Data excerpts.
================

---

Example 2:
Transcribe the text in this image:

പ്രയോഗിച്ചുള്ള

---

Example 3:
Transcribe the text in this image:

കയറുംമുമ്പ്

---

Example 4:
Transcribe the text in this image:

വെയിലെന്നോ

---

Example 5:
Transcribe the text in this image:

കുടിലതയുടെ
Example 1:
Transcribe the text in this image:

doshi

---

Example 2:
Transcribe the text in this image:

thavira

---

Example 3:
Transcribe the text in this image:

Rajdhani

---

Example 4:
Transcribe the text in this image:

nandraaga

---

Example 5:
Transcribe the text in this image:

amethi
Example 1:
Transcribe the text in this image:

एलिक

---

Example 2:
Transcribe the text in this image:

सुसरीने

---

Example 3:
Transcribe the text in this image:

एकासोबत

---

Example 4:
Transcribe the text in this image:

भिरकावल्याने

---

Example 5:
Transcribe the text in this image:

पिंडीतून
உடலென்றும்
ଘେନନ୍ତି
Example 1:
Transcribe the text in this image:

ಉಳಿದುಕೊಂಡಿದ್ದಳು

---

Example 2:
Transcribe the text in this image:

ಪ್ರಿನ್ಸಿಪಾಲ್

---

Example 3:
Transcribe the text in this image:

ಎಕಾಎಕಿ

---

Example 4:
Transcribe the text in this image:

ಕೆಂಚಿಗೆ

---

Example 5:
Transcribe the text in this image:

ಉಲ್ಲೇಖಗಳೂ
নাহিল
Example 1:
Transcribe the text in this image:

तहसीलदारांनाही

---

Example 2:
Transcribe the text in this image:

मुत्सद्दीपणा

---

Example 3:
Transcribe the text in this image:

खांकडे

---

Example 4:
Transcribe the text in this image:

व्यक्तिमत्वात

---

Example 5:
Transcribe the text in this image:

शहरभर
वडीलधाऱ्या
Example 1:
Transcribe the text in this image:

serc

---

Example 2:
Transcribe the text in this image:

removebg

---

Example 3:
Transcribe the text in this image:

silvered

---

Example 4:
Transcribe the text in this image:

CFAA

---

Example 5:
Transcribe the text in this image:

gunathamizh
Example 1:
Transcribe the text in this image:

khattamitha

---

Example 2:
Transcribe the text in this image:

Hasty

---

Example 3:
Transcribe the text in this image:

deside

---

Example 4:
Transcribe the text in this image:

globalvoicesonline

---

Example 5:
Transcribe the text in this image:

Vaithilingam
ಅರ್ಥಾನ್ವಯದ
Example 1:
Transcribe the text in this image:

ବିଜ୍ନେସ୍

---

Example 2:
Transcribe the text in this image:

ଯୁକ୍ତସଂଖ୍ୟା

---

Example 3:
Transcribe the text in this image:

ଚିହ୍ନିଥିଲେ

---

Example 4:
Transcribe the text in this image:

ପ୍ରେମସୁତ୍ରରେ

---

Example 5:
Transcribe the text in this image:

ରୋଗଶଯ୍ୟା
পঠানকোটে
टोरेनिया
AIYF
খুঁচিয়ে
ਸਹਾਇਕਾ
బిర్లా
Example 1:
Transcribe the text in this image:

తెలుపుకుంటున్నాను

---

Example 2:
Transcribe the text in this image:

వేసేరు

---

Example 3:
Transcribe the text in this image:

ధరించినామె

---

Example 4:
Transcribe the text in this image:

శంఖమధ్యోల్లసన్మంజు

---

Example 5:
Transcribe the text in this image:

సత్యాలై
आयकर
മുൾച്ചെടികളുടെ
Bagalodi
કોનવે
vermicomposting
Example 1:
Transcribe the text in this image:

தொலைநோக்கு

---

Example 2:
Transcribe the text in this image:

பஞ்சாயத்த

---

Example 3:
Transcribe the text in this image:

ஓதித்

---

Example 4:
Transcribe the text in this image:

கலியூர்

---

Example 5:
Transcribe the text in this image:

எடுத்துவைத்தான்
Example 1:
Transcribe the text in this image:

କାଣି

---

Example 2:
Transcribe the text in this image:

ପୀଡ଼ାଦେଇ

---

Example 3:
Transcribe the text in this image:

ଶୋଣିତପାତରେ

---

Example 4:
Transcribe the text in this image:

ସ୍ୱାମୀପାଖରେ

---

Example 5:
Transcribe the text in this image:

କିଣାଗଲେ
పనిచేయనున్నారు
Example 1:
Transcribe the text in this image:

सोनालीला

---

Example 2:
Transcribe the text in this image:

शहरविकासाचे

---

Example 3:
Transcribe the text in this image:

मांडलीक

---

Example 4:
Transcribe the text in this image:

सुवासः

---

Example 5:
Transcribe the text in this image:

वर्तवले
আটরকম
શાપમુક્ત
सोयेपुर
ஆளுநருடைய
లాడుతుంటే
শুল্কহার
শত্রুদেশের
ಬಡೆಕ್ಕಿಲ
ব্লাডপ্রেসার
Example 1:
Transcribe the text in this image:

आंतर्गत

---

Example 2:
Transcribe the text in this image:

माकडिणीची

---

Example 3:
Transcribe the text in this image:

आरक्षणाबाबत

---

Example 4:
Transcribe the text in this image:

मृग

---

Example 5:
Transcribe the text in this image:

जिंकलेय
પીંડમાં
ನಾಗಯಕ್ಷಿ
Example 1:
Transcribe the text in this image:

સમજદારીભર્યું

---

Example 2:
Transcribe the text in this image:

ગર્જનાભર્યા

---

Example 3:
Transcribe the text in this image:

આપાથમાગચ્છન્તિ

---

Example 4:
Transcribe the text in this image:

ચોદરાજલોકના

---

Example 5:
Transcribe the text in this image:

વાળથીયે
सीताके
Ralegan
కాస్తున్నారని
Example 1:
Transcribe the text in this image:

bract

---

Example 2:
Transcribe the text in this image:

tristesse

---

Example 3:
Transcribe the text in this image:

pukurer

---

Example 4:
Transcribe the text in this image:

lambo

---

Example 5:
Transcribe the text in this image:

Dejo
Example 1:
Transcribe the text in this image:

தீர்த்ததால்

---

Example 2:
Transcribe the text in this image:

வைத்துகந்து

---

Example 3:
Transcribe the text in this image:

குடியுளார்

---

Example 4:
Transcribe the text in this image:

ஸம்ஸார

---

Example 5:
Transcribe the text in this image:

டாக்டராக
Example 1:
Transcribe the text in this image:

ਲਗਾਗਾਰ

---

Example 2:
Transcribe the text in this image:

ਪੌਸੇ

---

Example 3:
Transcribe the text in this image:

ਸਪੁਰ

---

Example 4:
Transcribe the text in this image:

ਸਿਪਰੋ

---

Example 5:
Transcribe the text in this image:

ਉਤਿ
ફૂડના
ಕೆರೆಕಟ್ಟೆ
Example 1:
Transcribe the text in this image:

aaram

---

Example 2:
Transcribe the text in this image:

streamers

================

Instructions for the task.
Please write out all of the records above, character for character.

Your solution.
---

Example 2:
Transcribe the text in this image:

പ്രയോഗിച്ചുള്ള

---

Example 3:
Transcribe the text in this image:

കയറുംമുമ്പ്

---

Example 4:
Transcribe the text in this image:

വെയിലെന്നോ

---

Example 5:
Transcribe the text in this image:

കുടിലതയുടെ
Example 1:
Transcribe the text in this image:

doshi

---

Example 2:
Transcribe the text in this image:

thavira

---

Example 3:
Transcribe the text in this image:

Rajdhani

---

Example 4:
Transcribe the text in this image:

nandraaga

---

Example 5:
Transcribe the text in this image:

amethi
Example 1:
Transcribe the text in this image:

एलिक

---

Example 2:
Transcribe the text in this image:

सुसरीने

---

Example 3:
Transcribe the text in this image:

एकासोबत

---

Example 4:
Transcribe the text in this image:

भिरकावल्याने

---

Example 5:
Transcribe the text in this image:

पिंडीतून
உடலென்றும்
ଘେନନ୍ତି
Example 1:
Transcribe the text in this image:

ಉಳಿದುಕೊಂಡಿದ್ದಳು

---

Example 2:
Transcribe the text in this image:

ಪ್ರಿನ್ಸಿಪಾಲ್

---

Example 3:
Transcribe the text in this image:

ಎಕಾಎಕಿ

---

Example 4:
Transcribe the text in this image:

ಕೆಂಚಿಗೆ

---

Example 5:
Transcribe the text in this image:

ಉಲ್ಲೇಖಗಳೂ
নাহিল
Example 1:
Transcribe the text in this image:

तहसीलदारांनाही

---

Example 2:
Transcribe the text in this image:

मुत्सद्दीपणा

---

Example 3:
Transcribe the text in this image:

खांकडे

---

Example 4:
Transcribe the text in this image:

व्यक्तिमत्वात

---

Example 5:
Transcribe the text in this image:

शहरभर
वडीलधाऱ्या
Example 1:
Transcribe the text in this image:

serc

---

Example 2:
Transcribe the text in this image:

removebg

---

Example 3:
Transcribe the text in this image:

silvered

---

Example 4:
Transcribe the text in this image:

CFAA

---

Example 5:
Transcribe the text in this image:

gunathamizh
Example 1:
Transcribe the text in this image:

khattamitha

---

Example 2:
Transcribe the text in this image:

Hasty

---

Example 3:
Transcribe the text in this image:

deside

---

Example 4:
Transcribe the text in this image:

globalvoicesonline

---

Example 5:
Transcribe the text in this image:

Vaithilingam
ಅರ್ಥಾನ್ವಯದ
Example 1:
Transcribe the text in this image:

ବିଜ୍ନେସ୍

---

Example 2:
Transcribe the text in this image:

ଯୁକ୍ତସଂଖ୍ୟା

---

Example 3:
Transcribe the text in this image:

ଚିହ୍ନିଥିଲେ

---

Example 4:
Transcribe the text in this image:

ପ୍ରେମସୁତ୍ରରେ

---

Example 5:
Transcribe the text in this image:

ରୋଗଶଯ୍ୟା
পঠানকোটে
टोरेनिया
AIYF
খুঁচিয়ে
ਸਹਾਇਕਾ
బిర్లా
Example 1:
Transcribe the text in this image:

తెలుపుకుంటున్నాను

---

Example 2:
Transcribe the text in this image:

వేసేరు

---

Example 3:
Transcribe the text in this image:

ధరించినామె

---

Example 4:
Transcribe the text in this image:

శంఖమధ్యోల్లసన్మంజు

---

Example 5:
Transcribe the text in this image:

సత్యాలై
आयकर
മുൾച്ചെടികളുടെ
Bagalodi
કોનવે
vermicomposting
Example 1:
Transcribe the text in this image:

தொலைநோக்கு

---

Example 2:
Transcribe the text in this image:

பஞ்சாயத்த

---

Example 3:
Transcribe the text in this image:

ஓதித்

---

Example 4:
Transcribe the text in this image:

கலியூர்

---

Example 5:
Transcribe the text in this image:

எடுத்துவைத்தான்
Example 1:
Transcribe the text in this image:

କାଣି

---

Example 2:
Transcribe the text in this image:

ପୀଡ଼ାଦେଇ

---

Example 3:
Transcribe the text in this image:

ଶୋଣିତପାତରେ

---

Example 4:
Transcribe the text in this image:

ସ୍ୱାମୀପାଖରେ

---

Example 5:
Transcribe the text in this image:

କିଣାଗଲେ
పనిచేయనున్నారు
Example 1:
Transcribe the text in this image:

सोनालीला

---

Example 2:
Transcribe the text in this image:

शहरविकासाचे

---

Example 3:
Transcribe the text in this image:

मांडलीक

---

Example 4:
Transcribe the text in this image:

सुवासः

---

Example 5:
Transcribe the text in this image:

वर्तवले
আটরকম
શાપમુક્ત
सोयेपुर
ஆளுநருடைய
లాడుతుంటే
শুল্কহার
শত্রুদেশের
ಬಡೆಕ್ಕಿಲ
ব্লাডপ্রেসার
Example 1:
Transcribe the text in this image:

आंतर्गत

---

Example 2:
Transcribe the text in this image:

माकडिणीची

---

Example 3:
Transcribe the text in this image:

आरक्षणाबाबत

---

Example 4:
Transcribe the text in this image:

मृग

---

Example 5:
Transcribe the text in this image:

जिंकलेय
પીંડમાં
ನಾಗಯಕ್ಷಿ
Example 1:
Transcribe the text in this image:

સમજદારીભર્યું

---

Example 2:
Transcribe the text in this image:

ગર્જનાભર્યા

---

Example 3:
Transcribe the text in this image:

આપાથમાગચ્છન્તિ

---

Example 4:
Transcribe the text in this image:

ચોદરાજલોકના

---

Example 5:
Transcribe the text in this image:

વાળથીયે
सीताके
Ralegan
కాస్తున్నారని
Example 1:
Transcribe the text in this image:

bract

---

Example 2:
Transcribe the text in this image:

tristesse

---

Example 3:
Transcribe the text in this image:

pukurer

---

Example 4:
Transcribe the text in this image:

lambo

---

Example 5:
Transcribe the text in this image:

Dejo
Example 1:
Transcribe the text in this image:

தீர்த்ததால்

---

Example 2:
Transcribe the text in this image:

வைத்துகந்து

---

Example 3:
Transcribe the text in this image:

குடியுளார்

---

Example 4:
Transcribe the text in this image:

ஸம்ஸார

---

Example 5:
Transcribe the text in this image:

டாக்டராக
Example 1:
Transcribe the text in this image:

ਲਗਾਗਾਰ

---

Example 2:
Transcribe the text in this image:

ਪੌਸੇ

---

Example 3:
Transcribe the text in this image:

ਸਪੁਰ

---

Example 4:
Transcribe the text in this image:

ਸਿਪਰੋ

---

Example 5:
Transcribe the text in this image:

ਉਤਿ
ફૂડના
ಕೆರೆಕಟ್ಟೆ
Example 1:
Transcribe the text in this image:

aaram

---

Example 2:
Transcribe the text in this image:

streamers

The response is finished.